> TASK STATEMENT
Transcription should be exact. Include all entries.

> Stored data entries
━━━━━━━━━━

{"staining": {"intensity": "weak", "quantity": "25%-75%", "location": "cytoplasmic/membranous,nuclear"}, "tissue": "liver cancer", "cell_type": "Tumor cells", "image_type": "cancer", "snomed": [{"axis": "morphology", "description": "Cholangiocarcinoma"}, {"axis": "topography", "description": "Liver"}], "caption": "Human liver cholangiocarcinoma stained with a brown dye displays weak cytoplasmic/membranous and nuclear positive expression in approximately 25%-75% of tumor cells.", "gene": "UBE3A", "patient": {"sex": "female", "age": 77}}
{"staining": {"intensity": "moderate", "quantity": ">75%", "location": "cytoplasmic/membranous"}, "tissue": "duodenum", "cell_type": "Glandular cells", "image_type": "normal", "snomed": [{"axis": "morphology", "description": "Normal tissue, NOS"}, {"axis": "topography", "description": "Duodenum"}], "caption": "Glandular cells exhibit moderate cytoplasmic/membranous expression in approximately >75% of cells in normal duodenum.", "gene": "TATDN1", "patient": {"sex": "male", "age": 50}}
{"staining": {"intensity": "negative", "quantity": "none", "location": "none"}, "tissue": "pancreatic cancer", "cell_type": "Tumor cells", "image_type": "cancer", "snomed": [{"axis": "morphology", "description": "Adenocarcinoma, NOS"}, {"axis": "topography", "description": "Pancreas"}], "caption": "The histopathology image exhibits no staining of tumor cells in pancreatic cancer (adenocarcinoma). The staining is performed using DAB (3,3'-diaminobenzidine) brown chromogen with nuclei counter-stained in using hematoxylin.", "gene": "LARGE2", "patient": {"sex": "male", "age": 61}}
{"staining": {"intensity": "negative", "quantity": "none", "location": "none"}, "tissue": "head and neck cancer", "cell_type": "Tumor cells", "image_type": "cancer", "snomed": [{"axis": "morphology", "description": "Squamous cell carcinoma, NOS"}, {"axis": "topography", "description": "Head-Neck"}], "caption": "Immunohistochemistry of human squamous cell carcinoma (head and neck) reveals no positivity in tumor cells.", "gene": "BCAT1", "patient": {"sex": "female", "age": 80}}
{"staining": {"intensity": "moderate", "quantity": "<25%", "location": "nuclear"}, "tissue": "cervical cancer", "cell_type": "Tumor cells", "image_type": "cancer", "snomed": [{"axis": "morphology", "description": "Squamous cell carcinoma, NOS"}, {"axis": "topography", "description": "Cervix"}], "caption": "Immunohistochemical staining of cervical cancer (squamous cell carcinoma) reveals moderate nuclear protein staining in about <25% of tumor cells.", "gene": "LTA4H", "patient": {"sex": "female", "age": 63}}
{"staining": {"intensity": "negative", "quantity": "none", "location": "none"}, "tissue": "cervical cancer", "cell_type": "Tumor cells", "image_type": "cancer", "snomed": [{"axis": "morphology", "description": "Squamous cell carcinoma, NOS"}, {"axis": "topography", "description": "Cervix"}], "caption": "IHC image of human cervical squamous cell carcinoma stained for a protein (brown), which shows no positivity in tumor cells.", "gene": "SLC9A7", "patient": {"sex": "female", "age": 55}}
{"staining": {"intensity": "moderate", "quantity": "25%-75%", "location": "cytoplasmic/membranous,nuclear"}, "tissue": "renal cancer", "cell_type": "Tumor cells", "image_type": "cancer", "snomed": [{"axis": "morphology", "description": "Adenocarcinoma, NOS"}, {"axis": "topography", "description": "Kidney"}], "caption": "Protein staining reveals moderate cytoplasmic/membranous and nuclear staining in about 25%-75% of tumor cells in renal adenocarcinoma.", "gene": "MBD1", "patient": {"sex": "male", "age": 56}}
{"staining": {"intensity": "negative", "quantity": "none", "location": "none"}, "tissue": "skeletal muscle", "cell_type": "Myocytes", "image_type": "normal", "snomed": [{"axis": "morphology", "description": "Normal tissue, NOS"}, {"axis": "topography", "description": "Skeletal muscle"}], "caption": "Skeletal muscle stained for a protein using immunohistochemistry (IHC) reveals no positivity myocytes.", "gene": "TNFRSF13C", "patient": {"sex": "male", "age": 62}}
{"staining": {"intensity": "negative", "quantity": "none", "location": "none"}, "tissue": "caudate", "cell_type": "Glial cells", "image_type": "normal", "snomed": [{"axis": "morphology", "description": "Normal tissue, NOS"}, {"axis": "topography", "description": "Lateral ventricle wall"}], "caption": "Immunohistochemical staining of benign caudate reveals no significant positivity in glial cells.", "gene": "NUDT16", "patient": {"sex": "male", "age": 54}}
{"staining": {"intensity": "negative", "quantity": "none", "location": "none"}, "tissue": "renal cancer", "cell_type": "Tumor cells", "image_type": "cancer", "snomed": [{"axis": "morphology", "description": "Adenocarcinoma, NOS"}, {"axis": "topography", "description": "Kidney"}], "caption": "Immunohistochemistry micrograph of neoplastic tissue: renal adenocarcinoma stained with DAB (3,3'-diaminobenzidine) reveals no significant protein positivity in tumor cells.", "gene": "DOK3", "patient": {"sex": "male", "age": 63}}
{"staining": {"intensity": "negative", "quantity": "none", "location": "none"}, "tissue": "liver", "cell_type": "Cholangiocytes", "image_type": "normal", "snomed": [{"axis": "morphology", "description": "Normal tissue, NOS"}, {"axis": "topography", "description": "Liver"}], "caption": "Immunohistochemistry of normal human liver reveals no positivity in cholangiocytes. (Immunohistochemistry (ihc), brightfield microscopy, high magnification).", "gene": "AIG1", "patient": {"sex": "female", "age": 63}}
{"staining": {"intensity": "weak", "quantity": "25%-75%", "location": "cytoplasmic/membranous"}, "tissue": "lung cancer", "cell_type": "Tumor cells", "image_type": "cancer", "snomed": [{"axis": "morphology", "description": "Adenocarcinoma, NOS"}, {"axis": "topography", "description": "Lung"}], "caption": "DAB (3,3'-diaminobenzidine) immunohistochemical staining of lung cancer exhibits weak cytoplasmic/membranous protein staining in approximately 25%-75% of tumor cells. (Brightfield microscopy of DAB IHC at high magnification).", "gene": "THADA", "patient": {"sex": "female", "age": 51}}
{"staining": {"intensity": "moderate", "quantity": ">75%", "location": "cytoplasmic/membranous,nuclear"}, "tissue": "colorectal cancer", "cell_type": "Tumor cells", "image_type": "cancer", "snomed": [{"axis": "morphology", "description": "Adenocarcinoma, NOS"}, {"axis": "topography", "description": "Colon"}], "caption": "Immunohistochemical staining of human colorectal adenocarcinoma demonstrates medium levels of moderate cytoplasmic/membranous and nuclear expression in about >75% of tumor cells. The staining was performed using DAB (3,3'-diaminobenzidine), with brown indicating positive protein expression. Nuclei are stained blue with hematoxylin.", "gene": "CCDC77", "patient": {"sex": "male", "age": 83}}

━━━━━━━━━━

> SOLUTION TO THIS EXERCISE
{"staining": {"intensity": "weak", "quantity": "25%-75%", "location": "cytoplasmic/membranous,nuclear"}, "tissue": "liver cancer", "cell_type": "Tumor cells", "image_type": "cancer", "snomed": [{"axis": "morphology", "description": "Cholangiocarcinoma"}, {"axis": "topography", "description": "Liver"}], "caption": "Human liver cholangiocarcinoma stained with a brown dye displays weak cytoplasmic/membranous and nuclear positive expression in approximately 25%-75% of tumor cells.", "gene": "UBE3A", "patient": {"sex": "female", "age": 77}}
{"staining": {"intensity": "moderate", "quantity": ">75%", "location": "cytoplasmic/membranous"}, "tissue": "duodenum", "cell_type": "Glandular cells", "image_type": "normal", "snomed": [{"axis": "morphology", "description": "Normal tissue, NOS"}, {"axis": "topography", "description": "Duodenum"}], "caption": "Glandular cells exhibit moderate cytoplasmic/membranous expression in approximately >75% of cells in normal duodenum.", "gene": "TATDN1", "patient": {"sex": "male", "age": 50}}
{"staining": {"intensity": "negative", "quantity": "none", "location": "none"}, "tissue": "pancreatic cancer", "cell_type": "Tumor cells", "image_type": "cancer", "snomed": [{"axis": "morphology", "description": "Adenocarcinoma, NOS"}, {"axis": "topography", "description": "Pancreas"}], "caption": "The histopathology image exhibits no staining of tumor cells in pancreatic cancer (adenocarcinoma). The staining is performed using DAB (3,3'-diaminobenzidine) brown chromogen with nuclei counter-stained in using hematoxylin.", "gene": "LARGE2", "patient": {"sex": "male", "age": 61}}
{"staining": {"intensity": "negative", "quantity": "none", "location": "none"}, "tissue": "head and neck cancer", "cell_type": "Tumor cells", "image_type": "cancer", "snomed": [{"axis": "morphology", "description": "Squamous cell carcinoma, NOS"}, {"axis": "topography", "description": "Head-Neck"}], "caption": "Immunohistochemistry of human squamous cell carcinoma (head and neck) reveals no positivity in tumor cells.", "gene": "BCAT1", "patient": {"sex": "female", "age": 80}}
{"staining": {"intensity": "moderate", "quantity": "<25%", "location": "nuclear"}, "tissue": "cervical cancer", "cell_type": "Tumor cells", "image_type": "cancer", "snomed": [{"axis": "morphology", "description": "Squamous cell carcinoma, NOS"}, {"axis": "topography", "description": "Cervix"}], "caption": "Immunohistochemical staining of cervical cancer (squamous cell carcinoma) reveals moderate nuclear protein staining in about <25% of tumor cells.", "gene": "LTA4H", "patient": {"sex": "female", "age": 63}}
{"staining": {"intensity": "negative", "quantity": "none", "location": "none"}, "tissue": "cervical cancer", "cell_type": "Tumor cells", "image_type": "cancer", "snomed": [{"axis": "morphology", "description": "Squamous cell carcinoma, NOS"}, {"axis": "topography", "description": "Cervix"}], "caption": "IHC image of human cervical squamous cell carcinoma stained for a protein (brown), which shows no positivity in tumor cells.", "gene": "SLC9A7", "patient": {"sex": "female", "age": 55}}
{"staining": {"intensity": "moderate", "quantity": "25%-75%", "location": "cytoplasmic/membranous,nuclear"}, "tissue": "renal cancer", "cell_type": "Tumor cells", "image_type": "cancer", "snomed": [{"axis": "morphology", "description": "Adenocarcinoma, NOS"}, {"axis": "topography", "description": "Kidney"}], "caption": "Protein staining reveals moderate cytoplasmic/membranous and nuclear staining in about 25%-75% of tumor cells in renal adenocarcinoma.", "gene": "MBD1", "patient": {"sex": "male", "age": 56}}
{"staining": {"intensity": "negative", "quantity": "none", "location": "none"}, "tissue": "skeletal muscle", "cell_type": "Myocytes", "image_type": "normal", "snomed": [{"axis": "morphology", "description": "Normal tissue, NOS"}, {"axis": "topography", "description": "Skeletal muscle"}], "caption": "Skeletal muscle stained for a protein using immunohistochemistry (IHC) reveals no positivity myocytes.", "gene": "TNFRSF13C", "patient": {"sex": "male", "age": 62}}
{"staining": {"intensity": "negative", "quantity": "none", "location": "none"}, "tissue": "caudate", "cell_type": "Glial cells", "image_type": "normal", "snomed": [{"axis": "morphology", "description": "Normal tissue, NOS"}, {"axis": "topography", "description": "Lateral ventricle wall"}], "caption": "Immunohistochemical staining of benign caudate reveals no significant positivity in glial cells.", "gene": "NUDT16", "patient": {"sex": "male", "age": 54}}
{"staining": {"intensity": "negative", "quantity": "none", "location": "none"}, "tissue": "renal cancer", "cell_type": "Tumor cells", "image_type": "cancer", "snomed": [{"axis": "morphology", "description": "Adenocarcinoma, NOS"}, {"axis": "topography", "description": "Kidney"}], "caption": "Immunohistochemistry micrograph of neoplastic tissue: renal adenocarcinoma stained with DAB (3,3'-diaminobenzidine) reveals no significant protein positivity in tumor cells.", "gene": "DOK3", "patient": {"sex": "male", "age": 63}}
{"staining": {"intensity": "negative", "quantity": "none", "location": "none"}, "tissue": "liver", "cell_type": "Cholangiocytes", "image_type": "normal", "snomed": [{"axis": "morphology", "description": "Normal tissue, NOS"}, {"axis": "topography", "description": "Liver"}], "caption": "Immunohistochemistry of normal human liver reveals no positivity in cholangiocytes. (Immunohistochemistry (ihc), brightfield microscopy, high magnification).", "gene": "AIG1", "patient": {"sex": "female", "age": 63}}
{"staining": {"intensity": "weak", "quantity": "25%-75%", "location": "cytoplasmic/membranous"}, "tissue": "lung cancer", "cell_type": "Tumor cells", "image_type": "cancer", "snomed": [{"axis": "morphology", "description": "Adenocarcinoma, NOS"}, {"axis": "topography", "description": "Lung"}], "caption": "DAB (3,3'-diaminobenzidine) immunohistochemical staining of lung cancer exhibits weak cytoplasmic/membranous protein staining in approximately 25%-75% of tumor cells. (Brightfield microscopy of DAB IHC at high magnification).", "gene": "THADA", "patient": {"sex": "female", "age": 51}}
{"staining": {"intensity": "moderate", "quantity": ">75%", "location": "cytoplasmic/membranous,nuclear"}, "tissue": "colorectal cancer", "cell_type": "Tumor cells", "image_type": "cancer", "snomed": [{"axis": "morphology", "description": "Adenocarcinoma, NOS"}, {"axis": "topography", "description": "Colon"}], "caption": "Immunohistochemical staining of human colorectal adenocarcinoma demonstrates medium levels of moderate cytoplasmic/membranous and nuclear expression in about >75% of tumor cells. The staining was performed using DAB (3,3'-diaminobenzidine), with brown indicating positive protein expression. Nuclei are stained blue with hematoxylin.", "gene": "CCDC77", "patient": {"sex": "male", "age": 83}}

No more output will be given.